Emmanuel will use Lilly endowment grant to support church leaders
Published 2:36 pm Thursday, December 2, 2021
Lilly Endowment Inc. has awarded Milligan University a $999,230 grant to support a bold and comprehensive review and redesign of its academic programs at Emmanuel Christian Seminary at Milligan to best prepare pastoral leaders for the Christian Churches/Churches of Christ and the church at large.
“This grant will support our efforts to pursue our mission more effectively as we seek to better serve our primary church constituency of the Stone-Campbell movement,” said Dr. Bill Greer, president of Milligan University.
The project is funded through Lilly Endowment’s Pathways for Tomorrow Initiative.
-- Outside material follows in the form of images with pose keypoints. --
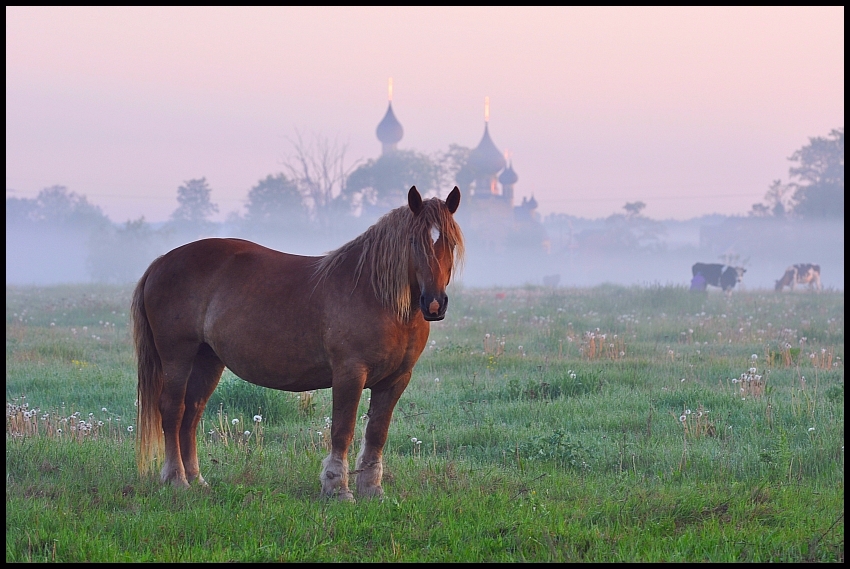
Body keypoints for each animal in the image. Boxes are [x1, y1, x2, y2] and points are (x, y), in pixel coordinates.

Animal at [133, 184, 464, 500]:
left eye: (449, 242)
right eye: (414, 242)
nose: (434, 304)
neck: (377, 295)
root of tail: (161, 262)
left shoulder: (395, 380)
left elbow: (376, 434)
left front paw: (372, 490)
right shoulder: (350, 374)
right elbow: (342, 431)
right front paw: (337, 489)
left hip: (207, 360)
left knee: (191, 413)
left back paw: (197, 480)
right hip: (177, 356)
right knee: (173, 410)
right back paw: (176, 480)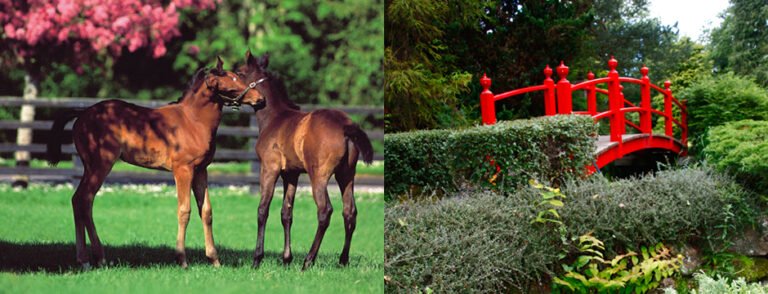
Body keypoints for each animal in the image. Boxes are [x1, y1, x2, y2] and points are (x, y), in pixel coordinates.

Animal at [48, 56, 268, 268]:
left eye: (239, 77)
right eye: (231, 85)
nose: (261, 100)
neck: (193, 121)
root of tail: (83, 114)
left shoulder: (201, 171)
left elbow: (206, 211)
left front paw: (214, 259)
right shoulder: (183, 170)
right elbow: (184, 210)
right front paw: (182, 259)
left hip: (89, 166)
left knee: (78, 200)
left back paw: (84, 259)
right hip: (100, 165)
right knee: (85, 199)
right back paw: (96, 258)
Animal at [238, 51, 374, 272]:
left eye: (240, 73)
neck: (275, 118)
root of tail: (345, 125)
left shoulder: (269, 169)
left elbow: (262, 210)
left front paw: (257, 259)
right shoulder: (291, 174)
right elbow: (286, 213)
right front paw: (286, 259)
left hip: (318, 176)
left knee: (325, 211)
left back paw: (308, 260)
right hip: (346, 175)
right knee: (349, 212)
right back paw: (343, 260)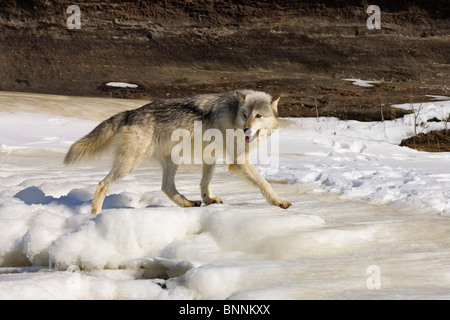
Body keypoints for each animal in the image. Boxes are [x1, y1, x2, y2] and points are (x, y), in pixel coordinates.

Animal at [65, 90, 294, 214]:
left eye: (258, 116)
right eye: (245, 115)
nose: (246, 129)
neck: (233, 115)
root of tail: (131, 112)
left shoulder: (210, 156)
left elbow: (205, 183)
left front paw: (208, 200)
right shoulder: (237, 161)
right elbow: (264, 183)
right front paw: (279, 202)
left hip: (172, 162)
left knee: (166, 187)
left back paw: (189, 203)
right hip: (130, 164)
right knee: (103, 184)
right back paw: (95, 214)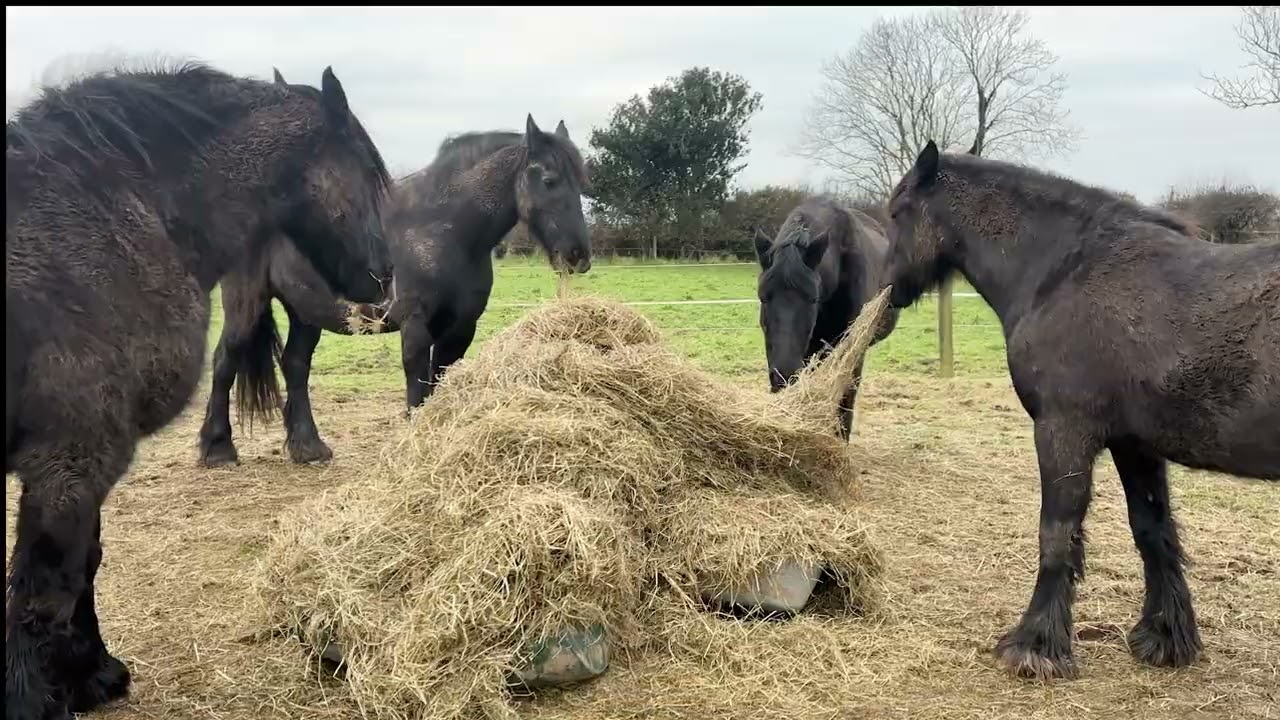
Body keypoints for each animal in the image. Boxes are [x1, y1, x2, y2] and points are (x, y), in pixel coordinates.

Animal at [5, 60, 393, 720]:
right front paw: (45, 696)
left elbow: (86, 564)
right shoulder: (72, 461)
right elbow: (48, 587)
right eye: (370, 170)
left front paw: (93, 676)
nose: (385, 273)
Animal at [196, 112, 591, 465]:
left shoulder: (460, 329)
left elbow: (438, 381)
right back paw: (218, 450)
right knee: (225, 360)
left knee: (295, 365)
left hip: (306, 311)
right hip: (246, 304)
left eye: (581, 182)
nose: (578, 255)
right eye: (550, 180)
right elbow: (417, 385)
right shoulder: (415, 324)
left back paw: (308, 448)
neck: (441, 228)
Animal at [881, 140, 1280, 681]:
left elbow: (1057, 533)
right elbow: (1153, 532)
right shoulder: (1135, 446)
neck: (1065, 270)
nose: (884, 297)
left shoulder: (1062, 432)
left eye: (897, 211)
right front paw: (1165, 637)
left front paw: (1035, 646)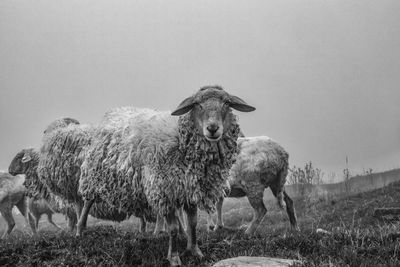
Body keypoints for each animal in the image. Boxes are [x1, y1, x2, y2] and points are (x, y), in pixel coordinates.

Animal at [77, 86, 256, 266]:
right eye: (197, 104)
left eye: (226, 103)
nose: (212, 128)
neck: (181, 142)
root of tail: (114, 111)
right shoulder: (166, 191)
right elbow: (172, 229)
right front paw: (175, 257)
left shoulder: (190, 190)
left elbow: (192, 223)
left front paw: (194, 250)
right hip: (93, 176)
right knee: (87, 202)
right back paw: (80, 230)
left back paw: (184, 235)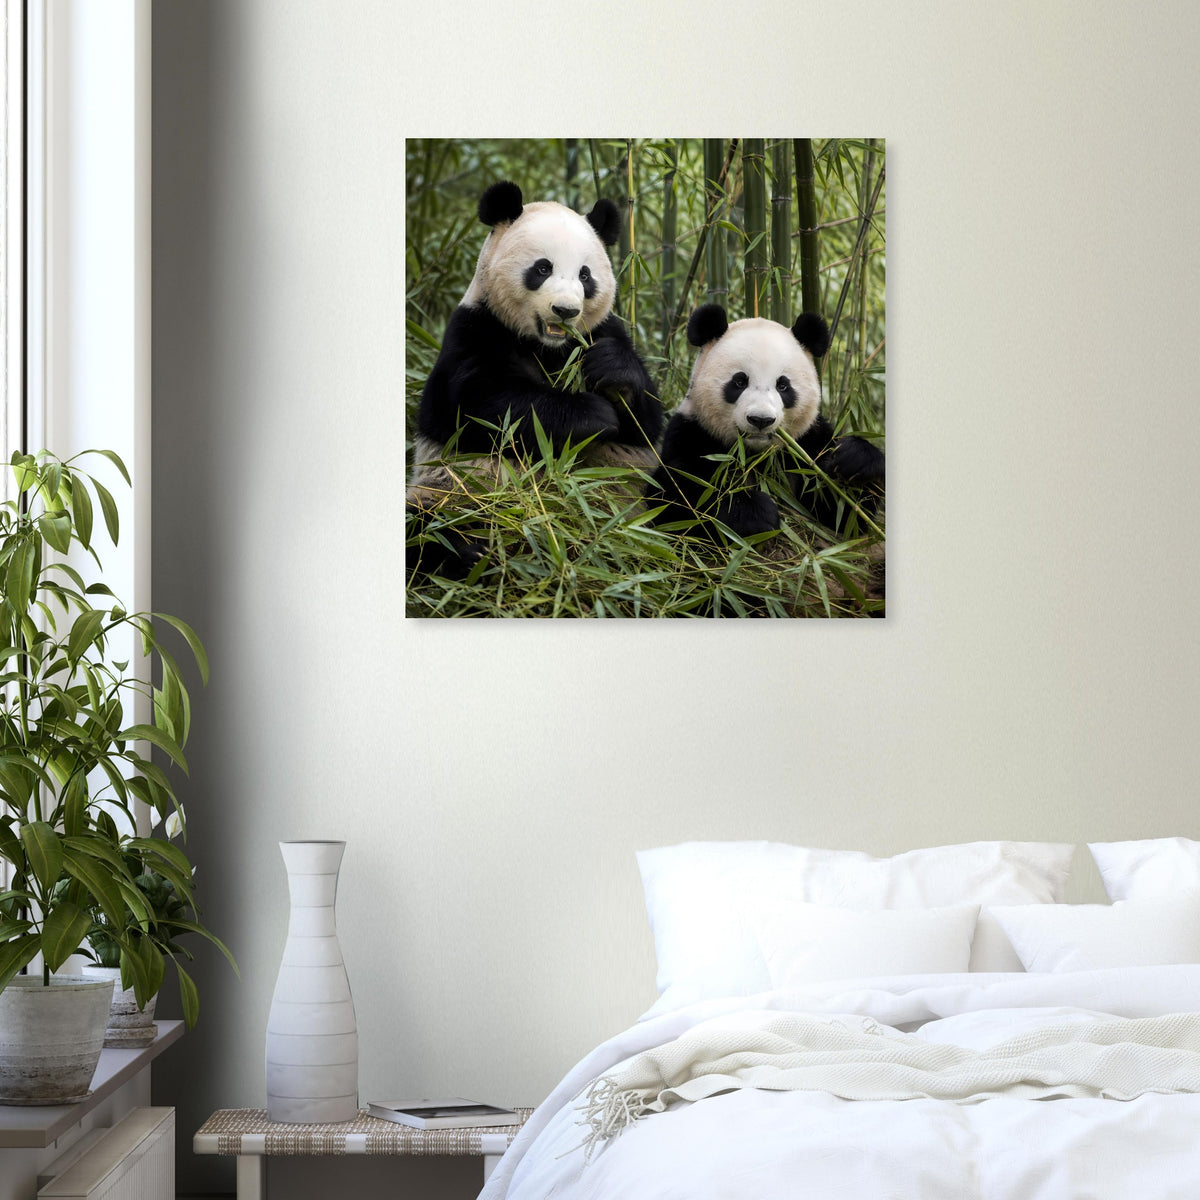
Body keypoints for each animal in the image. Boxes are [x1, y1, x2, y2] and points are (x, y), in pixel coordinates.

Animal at [647, 303, 884, 542]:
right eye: (739, 382)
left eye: (783, 385)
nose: (761, 420)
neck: (755, 455)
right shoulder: (692, 433)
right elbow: (677, 499)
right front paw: (754, 512)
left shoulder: (806, 443)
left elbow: (842, 513)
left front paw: (855, 460)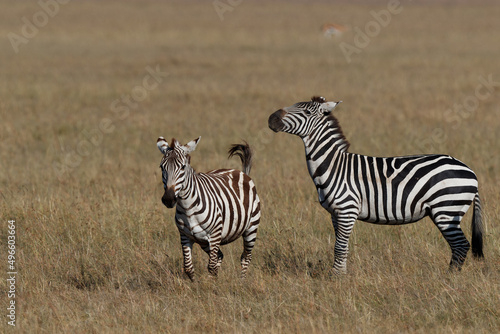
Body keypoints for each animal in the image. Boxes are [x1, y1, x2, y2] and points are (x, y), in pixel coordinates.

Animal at [157, 137, 262, 280]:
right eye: (162, 167)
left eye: (183, 167)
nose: (168, 199)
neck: (187, 208)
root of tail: (239, 172)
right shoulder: (185, 236)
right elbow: (188, 268)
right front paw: (197, 284)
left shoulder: (215, 235)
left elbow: (211, 267)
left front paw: (212, 284)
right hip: (203, 242)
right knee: (220, 256)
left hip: (251, 228)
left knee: (245, 257)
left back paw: (242, 281)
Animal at [270, 96, 484, 274]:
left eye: (306, 112)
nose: (271, 118)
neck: (334, 166)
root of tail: (470, 170)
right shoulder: (335, 213)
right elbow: (341, 246)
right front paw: (341, 275)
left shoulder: (347, 210)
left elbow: (339, 247)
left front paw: (336, 279)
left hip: (446, 209)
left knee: (461, 245)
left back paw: (449, 279)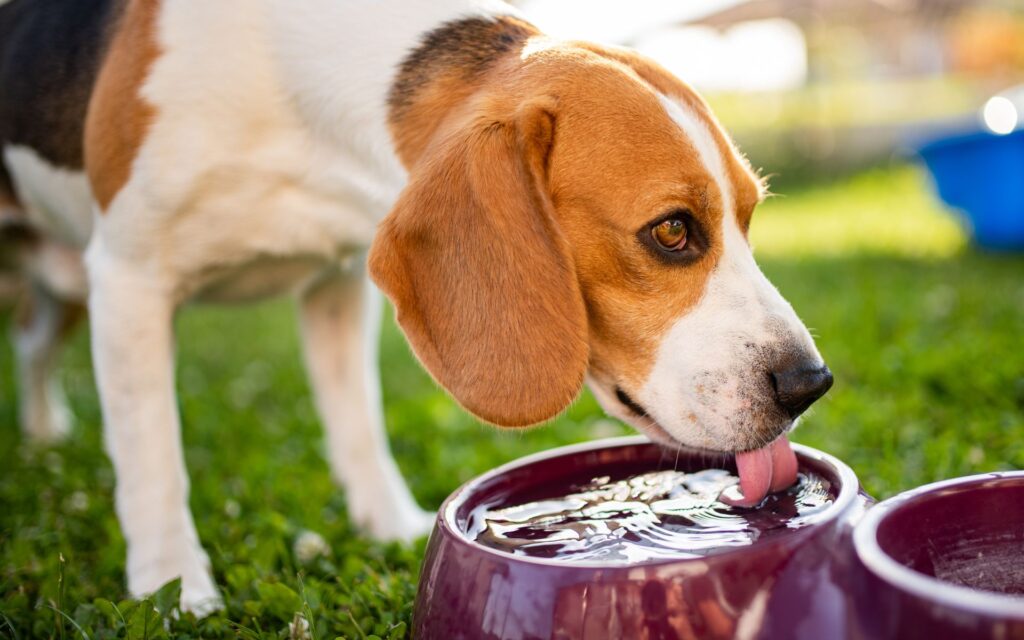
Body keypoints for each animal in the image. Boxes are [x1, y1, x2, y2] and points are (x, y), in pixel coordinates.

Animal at [0, 0, 831, 610]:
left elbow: (358, 423)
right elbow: (152, 458)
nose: (809, 385)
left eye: (749, 217)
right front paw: (174, 591)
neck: (292, 97)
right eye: (672, 231)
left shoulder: (335, 283)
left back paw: (42, 432)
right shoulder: (130, 276)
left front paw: (390, 527)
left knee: (33, 346)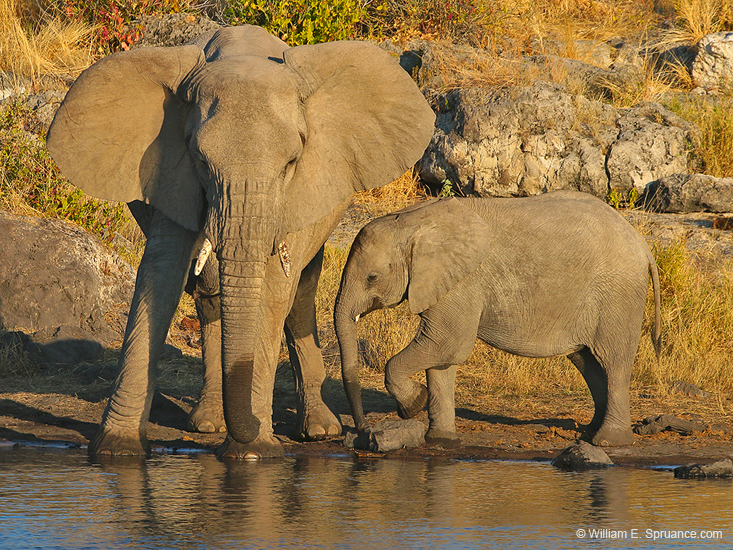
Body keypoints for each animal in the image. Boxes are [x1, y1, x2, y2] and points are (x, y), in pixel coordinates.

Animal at [46, 25, 435, 458]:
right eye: (200, 160)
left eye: (291, 163)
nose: (366, 437)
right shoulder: (171, 173)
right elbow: (159, 276)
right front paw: (117, 451)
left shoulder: (299, 189)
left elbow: (275, 289)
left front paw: (254, 453)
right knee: (209, 293)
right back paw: (209, 424)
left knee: (300, 293)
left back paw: (318, 431)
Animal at [334, 191, 661, 448]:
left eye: (372, 277)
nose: (363, 435)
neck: (414, 221)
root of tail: (642, 244)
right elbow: (442, 358)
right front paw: (441, 441)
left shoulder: (463, 282)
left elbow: (446, 343)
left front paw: (413, 404)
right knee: (587, 361)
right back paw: (589, 434)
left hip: (617, 294)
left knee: (613, 361)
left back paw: (609, 441)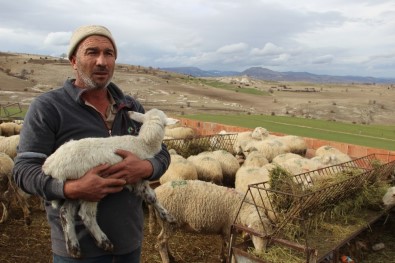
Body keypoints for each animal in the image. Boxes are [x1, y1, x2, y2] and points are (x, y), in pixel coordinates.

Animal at [41, 108, 178, 258]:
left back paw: (73, 247)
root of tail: (50, 165)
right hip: (89, 187)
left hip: (73, 188)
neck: (143, 144)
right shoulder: (138, 179)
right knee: (86, 214)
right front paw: (168, 216)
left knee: (65, 212)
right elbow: (152, 197)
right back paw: (104, 242)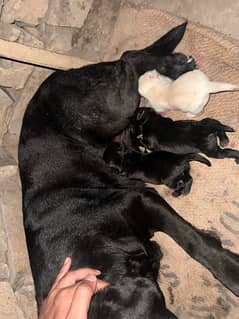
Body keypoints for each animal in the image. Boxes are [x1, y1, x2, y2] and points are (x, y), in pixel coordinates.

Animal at [18, 23, 239, 319]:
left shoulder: (142, 199)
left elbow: (194, 242)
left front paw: (231, 271)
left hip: (113, 107)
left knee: (130, 59)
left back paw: (176, 63)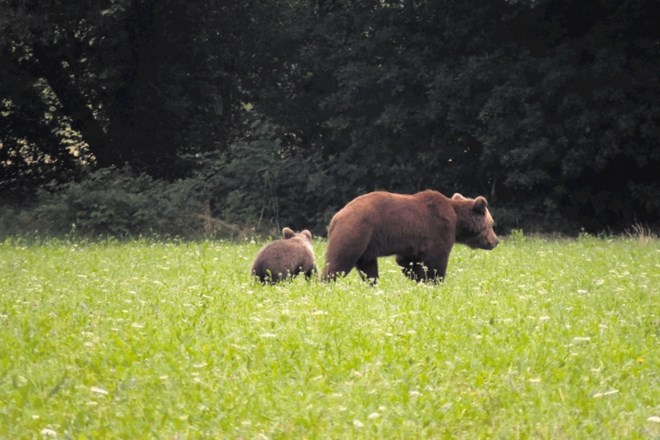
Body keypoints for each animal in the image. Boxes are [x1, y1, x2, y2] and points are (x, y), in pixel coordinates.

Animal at [322, 190, 498, 282]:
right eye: (491, 224)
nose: (495, 241)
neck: (457, 219)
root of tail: (336, 217)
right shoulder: (439, 229)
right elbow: (436, 261)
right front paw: (435, 281)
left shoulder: (412, 243)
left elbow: (407, 261)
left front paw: (418, 278)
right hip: (357, 231)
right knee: (339, 261)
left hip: (368, 244)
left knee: (368, 268)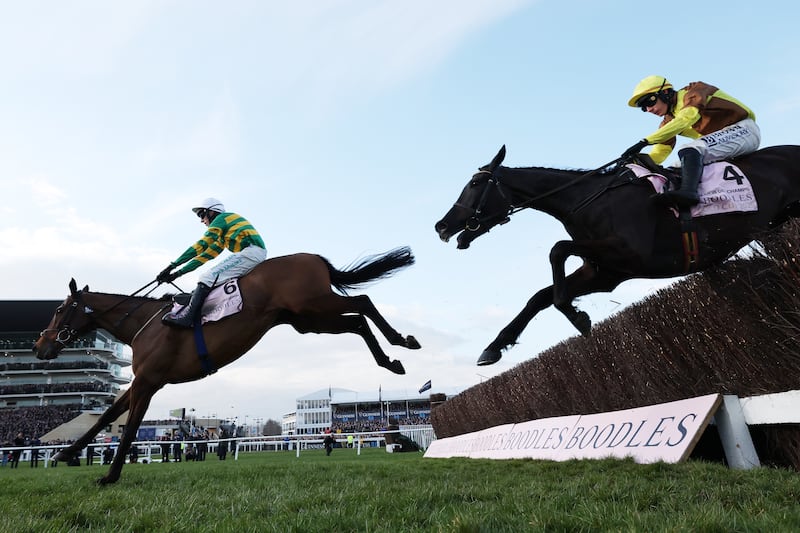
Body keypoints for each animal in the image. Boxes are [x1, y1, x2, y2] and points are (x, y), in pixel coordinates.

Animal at [32, 245, 418, 482]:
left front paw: (109, 475)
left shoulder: (149, 381)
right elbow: (108, 417)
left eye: (59, 309)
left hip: (314, 303)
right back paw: (390, 360)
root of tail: (313, 257)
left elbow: (128, 429)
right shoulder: (142, 380)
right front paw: (66, 454)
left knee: (363, 302)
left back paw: (402, 341)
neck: (145, 323)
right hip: (308, 318)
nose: (39, 346)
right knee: (357, 321)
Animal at [434, 143, 800, 364]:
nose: (442, 225)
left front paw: (577, 316)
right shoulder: (605, 271)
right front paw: (494, 346)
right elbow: (539, 296)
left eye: (475, 185)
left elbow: (557, 252)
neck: (589, 199)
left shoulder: (632, 252)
It is a three-phase initiative designed to help theological schools across the United States and Canada as they prioritize and respond to the most pressing challenges they face as they prepare pastoral leaders for Christian congregations both now and into the future.
Earlier this year, Emmanuel was awarded a $50,000 grant through Phase I of the initiative to undertake an extensive self-study research project, which provided the basis for the larger Phase II proposal.
Central to the Phase II grant will be the launch of a hybrid Master of Divinity program, building on the success of Emmanuel’s well-established Master of Arts in Christian Ministries degree. Using a combination of asynchronous online and synchronous intensive classes, this new program will expand the seminary’s remote course options, enabling students not in full-time residence to complete an M.Div.
Additionally, the grant will fund two pilot programs that integrate theological education with “real-world” experience in ministry. One of these, the “Ministry Fellows Program,” will pair students with local churches, where they can serve in a variety of ministerial capacities during the time they are enrolled in seminary. The other, a “Bi-Vocational Ministry Program,” will offer students an integrated experience of theological education and on-the-job training in a skill that equips them to work as bi-vocational ministers when they leave seminary. Both programs will be critical for strengthening Emmanuel’s service to the local church.
The grant also will help to redesign the Doctor of Ministry degree program and strengthen recruitment connections with churches, parachurch organizations, non-profits, and other ministry contexts.
“These initiatives will be transformative for positioning us to serve the church and the world more effectively and sustainably for years to come,” said Greer. “The input from our alumni and partner churches underscores the vital need for future Christian leaders to possess the kind of depth, knowledge, and skill that a seminary education can offer. This grant will position us to continue to prepare those leaders.”
Emmanuel Christian Seminary at Milligan is one of 84 theological schools that are receiving a total of more than $82 million in grants through the second phase of the Pathways initiative. Together, the schools represent evangelical, mainline Protestant, nondenominational, Pentecostal, Roman Catholic, and Black church and historic peace church traditions (e.g., Church of the Brethren, Mennonite, Quakers). Many schools also serve students and pastors from Black, Latino, Korean American, Chinese American, and recent immigrant Christian communities.
“Theological schools have long played a pivotal role in preparing pastoral leaders for churches,” said Christopher L. Coble, the Lilly Endowment’s vice president for religion. “Today, these schools find themselves in a period of rapid and profound change. Through the Pathways Initiative, theological schools will take deliberate steps to address the challenges they have identified in ways that make the most sense to them. We believe that their efforts are critical to ensuring that Christian congregations continue to have a steady stream of pastoral leaders who are well-prepared to lead the churches of tomorrow.”